Dans cette déclaration, le Conseil exprime sa "profonde inquiétude concernant l'escalade de la violence dans et autour d'El-Facher", dont les paramilitaires des Forces de soutien rapide viennent de prendre le contrôle, et condamne les "atrocités qu'auraient commises les FSR contre la population civile, y compris exécutions sommaires et détentions arbitraires".

El-Facher, dernière grande ville du Darfour qui échappait au contrôle des Forces de soutien rapide (FSR), "déjà le théâtre de niveaux catastrophiques de souffrance humaine, a plongé dans un enfer encore plus noir, avec des informations crédibles d'exécutions de masse" après l'entrée des paramilitaires, a dénoncé devant le Conseil de sécurité le chef des opérations humanitaires de l'ONU, Tom Fletcher.

"Nous ne pouvons pas entendre les cris, mais pendant que nous sommes assis ici, l'horreur se poursuit.

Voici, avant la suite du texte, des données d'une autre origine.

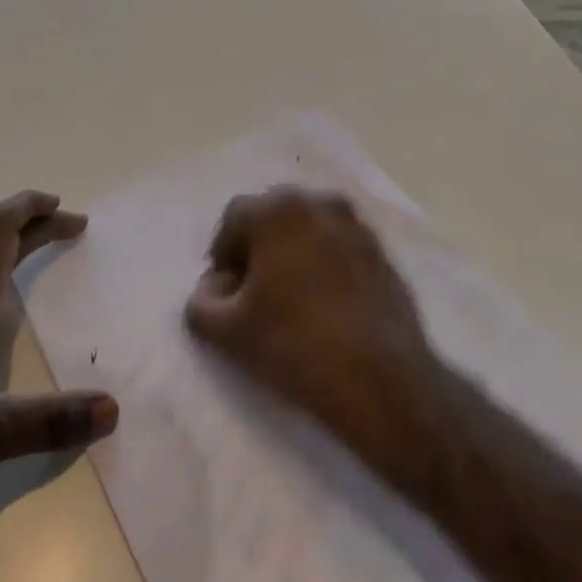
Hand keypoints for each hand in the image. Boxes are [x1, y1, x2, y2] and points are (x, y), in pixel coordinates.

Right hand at [184, 186, 434, 461]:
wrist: (381, 379)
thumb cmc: (294, 345)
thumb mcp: (226, 331)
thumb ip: (200, 301)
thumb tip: (214, 287)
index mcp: (277, 209)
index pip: (234, 218)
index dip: (223, 254)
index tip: (227, 292)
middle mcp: (317, 202)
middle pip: (273, 215)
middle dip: (258, 246)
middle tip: (254, 292)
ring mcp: (355, 224)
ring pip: (308, 228)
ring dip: (292, 251)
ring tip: (291, 297)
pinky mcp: (380, 250)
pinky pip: (338, 245)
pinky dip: (324, 262)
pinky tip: (325, 304)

Des femmes et des filles sont violées, des gens mutilés et tués, en toute impunité", a-t-il ajouté.

Mais "la tuerie n'est pas limitée au Darfour", a-t-il alerté, s'inquiétant notamment de la situation dans le Kordofan voisin.

"Des combats féroces au Kordofan-Nord provoquent de nouvelles vagues de déplacement et menacent la réponse humanitaire, y compris autour de la capitale El-Obeid".

Des informations font état "d'atrocités à large échelle commises par les Forces de soutien rapide à Bara, dans le Kordofan-Nord, après la récente prise de la ville", a également dénoncé Martha Ama Akyaa Pobee, sous-secrétaire générale de l'ONU chargée de l'Afrique.

"Cela inclut des représailles contre des soi-disant collaborateurs, souvent ethniquement motivées", a-t-elle déploré.

"Au moins 50 civils ont été tués ces derniers jours à Bara, à cause des combats et par des exécutions sommaires. Cela inclut l'exécution sommaire de cinq bénévoles du Croissant rouge", a-t-elle indiqué.

Le Kordofan "est probablement le prochain théâtre d'opérations militaires pour les belligérants", a-t-elle mis en garde.

"Des attaques de drones de la part des deux parties touchent de nouveaux territoires et de nouvelles cibles. Cela inclut le Nil Bleu, Khartoum, Sennar, le Kordofan-Sud et le Darfour-Ouest, ce qui laisse penser que la portée territoriale du conflit s'élargit", a ajouté la responsable onusienne.

Décrivant la situation "chaotique" à El-Facher où "personne n'est à l'abri", elle a d'autre part noté qu'il était difficile d'y estimer le nombre de victimes.

La guerre au Soudan a fait des dizaines de milliers de morts, des millions de déplacés et provoqué la pire crise humanitaire actuelle, selon l'ONU.

Elle a été déclenchée en avril 2023 par une lutte de pouvoir entre deux anciens alliés: le général Abdel Fattah al-Burhane, commandant de l'armée et dirigeant de facto du Soudan depuis le coup d'Etat de 2021, et le général Mohamed Daglo, à la tête des FSR.